The men were charged with setting off a bomb in a park in Sichuan's capital, Chengdu, in April, which injured several people. The news service says the men also carried out two bombings last year in the Ganzi region of Sichuan.

The China News Service identifies the men by their Chinese names only. Luorang Dengzhu was handed a death sentence on Monday, and the other was given a suspended death sentence. Such sentences are usually commuted to life imprisonment.

Dominique Muller, a researcher for the rights group Amnesty International in Hong Kong, says the man given the suspended death sentence appears to be Tenzin Deleg Rinpoche, an influential Buddhist. "He's a senior Tibetan religious teacher who was arrested in April, allegedly in connection with bomb explosions," she says. "We do know that Tenzin Deleg Rinpoche has been detained before in connection with the establishment of a children's school in the region, for Tibetan and Chinese children and also orphans."

Ms.
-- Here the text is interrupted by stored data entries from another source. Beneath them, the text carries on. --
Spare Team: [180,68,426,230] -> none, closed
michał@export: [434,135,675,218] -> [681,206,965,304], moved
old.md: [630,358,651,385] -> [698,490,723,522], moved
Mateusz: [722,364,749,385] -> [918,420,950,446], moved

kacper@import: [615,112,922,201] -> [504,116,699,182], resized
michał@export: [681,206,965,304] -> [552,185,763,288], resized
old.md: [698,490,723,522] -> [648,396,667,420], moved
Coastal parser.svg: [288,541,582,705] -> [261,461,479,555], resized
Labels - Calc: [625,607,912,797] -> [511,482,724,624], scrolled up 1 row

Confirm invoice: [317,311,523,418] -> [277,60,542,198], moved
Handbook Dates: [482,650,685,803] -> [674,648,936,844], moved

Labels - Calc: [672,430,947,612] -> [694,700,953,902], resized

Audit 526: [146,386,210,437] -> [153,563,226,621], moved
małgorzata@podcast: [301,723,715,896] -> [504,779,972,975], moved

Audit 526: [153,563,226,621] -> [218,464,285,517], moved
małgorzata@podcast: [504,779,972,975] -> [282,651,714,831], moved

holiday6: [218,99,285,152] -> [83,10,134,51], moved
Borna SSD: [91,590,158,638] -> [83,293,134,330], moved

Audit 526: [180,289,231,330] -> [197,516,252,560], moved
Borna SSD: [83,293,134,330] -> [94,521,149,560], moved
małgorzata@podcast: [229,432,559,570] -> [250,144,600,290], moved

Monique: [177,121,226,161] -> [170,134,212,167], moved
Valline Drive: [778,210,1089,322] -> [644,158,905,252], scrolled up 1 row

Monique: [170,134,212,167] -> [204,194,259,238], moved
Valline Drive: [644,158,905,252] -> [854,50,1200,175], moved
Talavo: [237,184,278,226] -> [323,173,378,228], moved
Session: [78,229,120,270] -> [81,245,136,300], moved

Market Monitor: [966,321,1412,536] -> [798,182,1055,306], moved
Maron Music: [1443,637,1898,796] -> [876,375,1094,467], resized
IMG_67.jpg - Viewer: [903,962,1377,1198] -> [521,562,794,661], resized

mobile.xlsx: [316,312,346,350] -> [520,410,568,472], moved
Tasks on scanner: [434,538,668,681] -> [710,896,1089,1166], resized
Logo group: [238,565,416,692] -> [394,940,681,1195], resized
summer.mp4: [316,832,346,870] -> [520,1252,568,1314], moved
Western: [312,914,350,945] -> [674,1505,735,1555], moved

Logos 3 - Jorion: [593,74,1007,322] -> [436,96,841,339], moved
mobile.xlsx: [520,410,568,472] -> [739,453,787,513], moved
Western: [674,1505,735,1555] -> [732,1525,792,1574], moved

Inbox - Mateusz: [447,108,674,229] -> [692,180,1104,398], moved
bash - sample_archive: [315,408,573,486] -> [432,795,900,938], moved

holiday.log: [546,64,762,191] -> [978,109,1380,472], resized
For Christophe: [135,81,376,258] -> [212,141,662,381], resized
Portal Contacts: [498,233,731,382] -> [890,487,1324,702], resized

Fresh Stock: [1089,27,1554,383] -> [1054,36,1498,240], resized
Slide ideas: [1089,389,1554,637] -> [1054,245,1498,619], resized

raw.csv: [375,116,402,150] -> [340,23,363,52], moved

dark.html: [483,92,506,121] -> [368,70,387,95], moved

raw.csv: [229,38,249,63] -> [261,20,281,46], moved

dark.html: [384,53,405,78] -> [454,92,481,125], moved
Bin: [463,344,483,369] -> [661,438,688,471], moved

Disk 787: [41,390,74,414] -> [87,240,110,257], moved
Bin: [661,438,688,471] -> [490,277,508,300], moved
Muller says Tenzin's past detentions appear related to his religious and community activities. But she says her group has yet to conduct a thorough investigation into the latest charges against him.

Sichuan Province lies just west of Tibet and is heavily populated with ethnic Tibetans. Over the past decade, a number of militants opposed to Chinese Communist rule have carried out bombings in Tibet, Sichuan and other nearby areas.

People's Liberation Army troops have imposed an often brutal rule over the Himalayan region since 1950.

Chinese Foreign Ministry Spokesman Liu Jianchao told a Beijing news conference Thursday only that he had seen reports about the sentences, and that he believed Chinese courts would handle the case according to law.